» Data records
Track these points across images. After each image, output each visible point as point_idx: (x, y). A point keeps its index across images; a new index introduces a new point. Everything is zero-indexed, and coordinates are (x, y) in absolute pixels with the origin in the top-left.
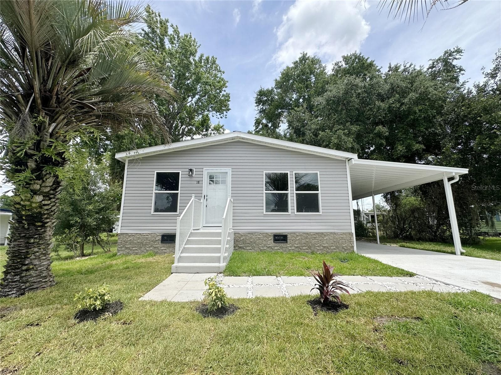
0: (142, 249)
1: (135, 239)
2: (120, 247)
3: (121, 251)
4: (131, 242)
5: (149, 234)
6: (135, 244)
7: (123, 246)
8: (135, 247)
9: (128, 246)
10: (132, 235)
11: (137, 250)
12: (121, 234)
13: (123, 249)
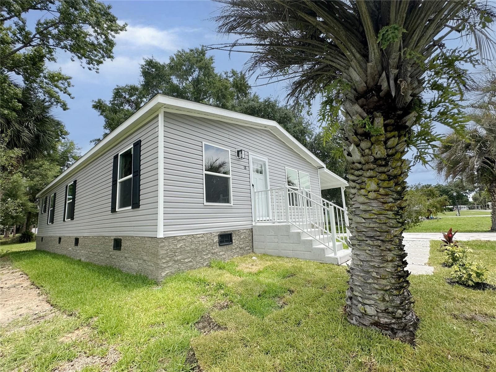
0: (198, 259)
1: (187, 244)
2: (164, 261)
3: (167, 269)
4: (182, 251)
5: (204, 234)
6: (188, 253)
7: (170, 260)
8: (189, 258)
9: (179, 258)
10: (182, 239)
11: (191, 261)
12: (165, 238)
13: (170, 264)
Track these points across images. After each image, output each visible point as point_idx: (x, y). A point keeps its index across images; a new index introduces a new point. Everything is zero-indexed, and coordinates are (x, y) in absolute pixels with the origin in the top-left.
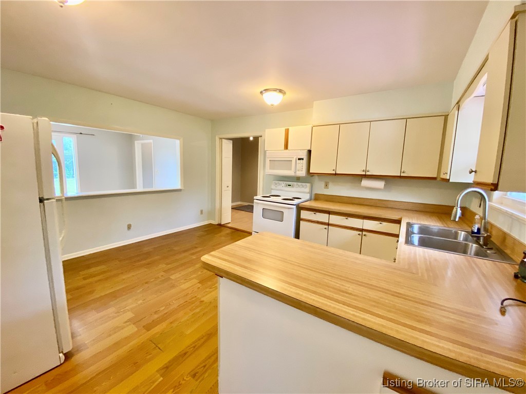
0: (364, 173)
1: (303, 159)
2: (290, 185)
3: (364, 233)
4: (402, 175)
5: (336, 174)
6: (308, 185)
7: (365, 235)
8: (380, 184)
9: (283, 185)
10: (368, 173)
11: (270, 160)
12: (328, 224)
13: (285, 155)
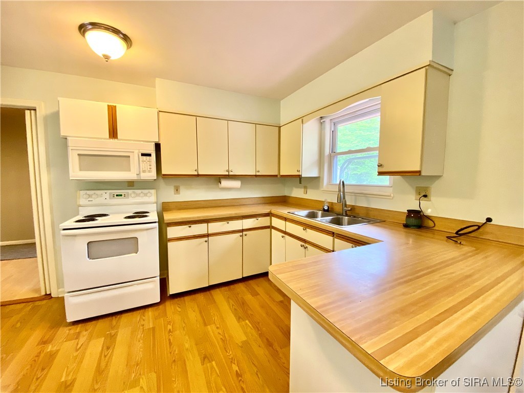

» Prompt
Return the listing above in an exact copy that leaves out the images.

» Response for this exercise
Track these points across images. After each image, output each visible point as point_idx: (x, y). A point keeps its index across images; a new index introduces a new point. Everything is zero-indexed, and coordinates are (x, y) in absolute pixels with the origin in the top-left.
0: (142, 249)
1: (135, 239)
2: (120, 247)
3: (121, 251)
4: (131, 242)
5: (149, 234)
6: (135, 244)
7: (123, 246)
8: (135, 247)
9: (128, 246)
10: (132, 235)
11: (137, 250)
12: (121, 234)
13: (123, 249)
0: (198, 259)
1: (187, 244)
2: (164, 261)
3: (167, 269)
4: (182, 251)
5: (204, 234)
6: (188, 253)
7: (170, 260)
8: (189, 258)
9: (179, 258)
10: (182, 239)
11: (191, 261)
12: (165, 238)
13: (170, 264)
Track these points across images. After each image, output each visible point as point_idx: (x, y). A point keeps its index across images; a new index introduces a new point. Everything is zero-indexed, and coordinates are (x, y) in absolute pixels with the origin in the top-left.
0: (364, 173)
1: (303, 159)
2: (290, 185)
3: (364, 233)
4: (402, 175)
5: (336, 174)
6: (308, 185)
7: (365, 235)
8: (380, 184)
9: (283, 185)
10: (368, 173)
11: (270, 160)
12: (328, 224)
13: (285, 155)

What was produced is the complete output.